Çok defa söylediğim gibi zaman öyle çabuk geçiyor ki; Durdur, durdurabilirsen! Ve de ülkemizde sağlıktan siyasete, ekonomiden günlük hayat şartlarına kadar yaşanan istikrarsızlığın göstergesi olan "rakamların dansı" insanımızı çıldırtma noktasına getirmediyse buna şükretmek (!) lazım... Malum, İslâm dünyasında "Manevi bir iklimin" hüküm sürdüğü bir dönem yaşıyoruz.

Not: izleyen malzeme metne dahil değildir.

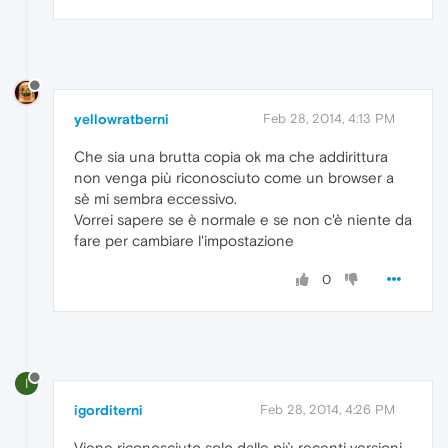
yellowratberni
Feb 28, 2014, 4:13 PM
Che sia una brutta copia ok ma che addirittura
non venga più riconosciuto come un browser a
sè mi sembra eccessivo.
Vorrei sapere se è normale e se non c'è niente da
fare per cambiare l'impostazione
0
I
igorditerni
Feb 28, 2014, 4:26 PM
Viene riconosciuto solo dalle più recenti versioni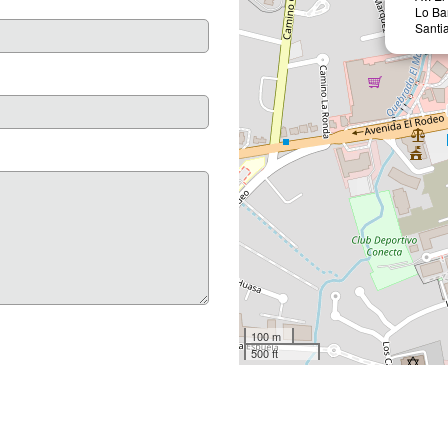
Lo Ba
Santia
100 m
500 ft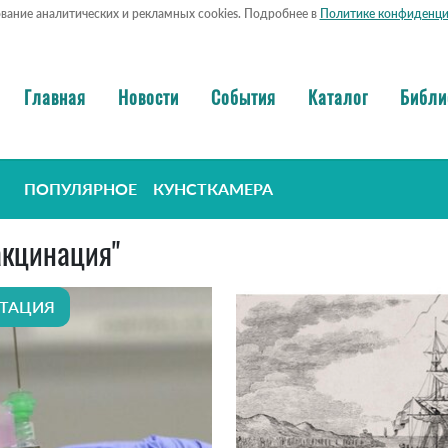
ование аналитических и рекламных cookies. Подробнее в
Политике конфиденци
Главная
Новости
События
Каталог
Библи
ПОПУЛЯРНОЕ
КУНСТКАМЕРА
вакцинация"
ТАЦИЯ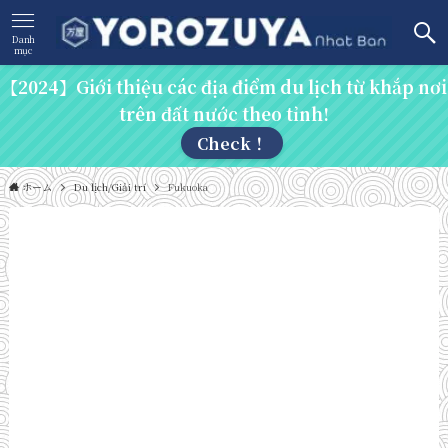
Danh
mục
【2024】Giới thiệu các địa điểm du lịch từ khắp nơi
trên đất nước theo tỉnh!
Check！
ホーム
Du lịch/Giải trí
Fukuoka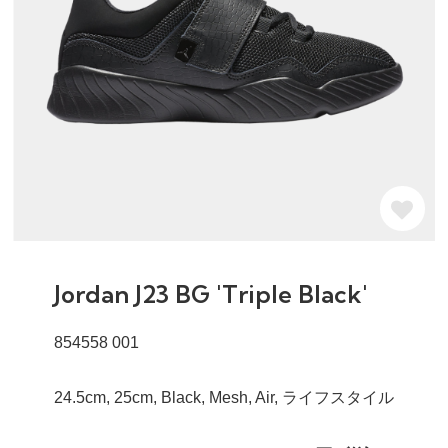
Jordan J23 BG 'Triple Black'
854558 001
24.5cm, 25cm, Black, Mesh, Air, ライフスタイル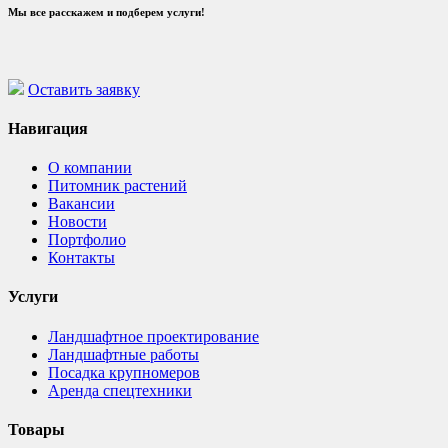
Мы все расскажем и подберем услуги!
Оставить заявку
Навигация
О компании
Питомник растений
Вакансии
Новости
Портфолио
Контакты
Услуги
Ландшафтное проектирование
Ландшафтные работы
Посадка крупномеров
Аренда спецтехники
Товары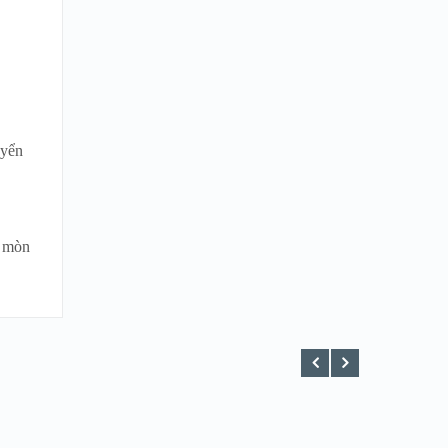
uyển
n mòn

Evet, bugün 28 Şubat 2025 Cuma. Yarın sabahta Ramazan. Yani bu mübarek ayın sonu da Bayram… Çocukluğumuzda biz bu “üç ayları” sayarken “Recep, Şaban” der bayramın özlemi ile Ramazan'ı atlar “Hoppala Bayram” derdik… İsterseniz çocukluk sevdamızı bir kıyıya bırakıp, bugün başlayan Ramazan ayımıza bakalım. Siyaseten yapılan ekonomi tartışmalarının odağında hep “zamlar” var. Açıklanan ekmek, pide ve ramazanlık sofralara düşen rakamlara göre yazılı basında çıkan şu başlığa bakıp “Ramazan cep yakacak” sözünü yok saymamız mümkün mü? Bilemiyorum! Hatta muhalefet vatandaşla yaptığı görüşmelere dayanarak “Vatandaş bize ‘ikinci el ayakkabı var mı’ diye soruyor” demeyi de ihmal edemiyor. 
***
On bir ayın Sultanı Ramazan’ı “Hoş Geldin ya Şehr-i Ramazan” mahyaları ile karşıladık. Çocukluk anılarımızı süsleyen Ramazan’ın bereketli iftar ve sahur sofraları hakkında yazılı ve görüntülü basındaki yayınlar içimizi bir hoş etti… Bunların yanı sıra aynı sayfa ve ekranlarda çıkan “Millet bu Ramazan'da sofrasını zor kuracak”, “Domates markette taneyle satılıyor” şeklindeki ve de buna benzer haberler ise içimizi burktu… Hani bu, bir bakıma “size bir iyi, bir de kötü haberim var” der gibi bir şey oldu galiba… 
“Kurt, dumanlı havayı sever” diye bir söz var; işte yukarıda çizdiğim “dumanlı havada” kurt siyasetçilerimiz karşılıklı söz düellosuna girdi. Daha doğrusu “Ben haklıyım” düellosu idi bu!
Bazıları tecrübeli ve saygılı, bazıları da görgüsüz ve acemi siyasetçi misali seviyesiz laflarla adeta “kör döğüşünü” tercih ederek hayat pahalılığı, işsizliği, eğitimdeki, sağlıktaki aksaklıkları, örtbas çabasında! Dün bir iş yerinde gördüğüm bir duvar yazısını not edip sıcağı sıcağına sizlere servis etmek istiyorum; “Ben doğuştan haklıyım. Ama yine de hobi olarak tartışabilirim!” Bu sözü not alışımı izleyen bir dostum da hemen fikrini şöyle beyan etti: “Ünal Bey, madem ağzı olan konuşuyor, beyni olan da kullansın artık!”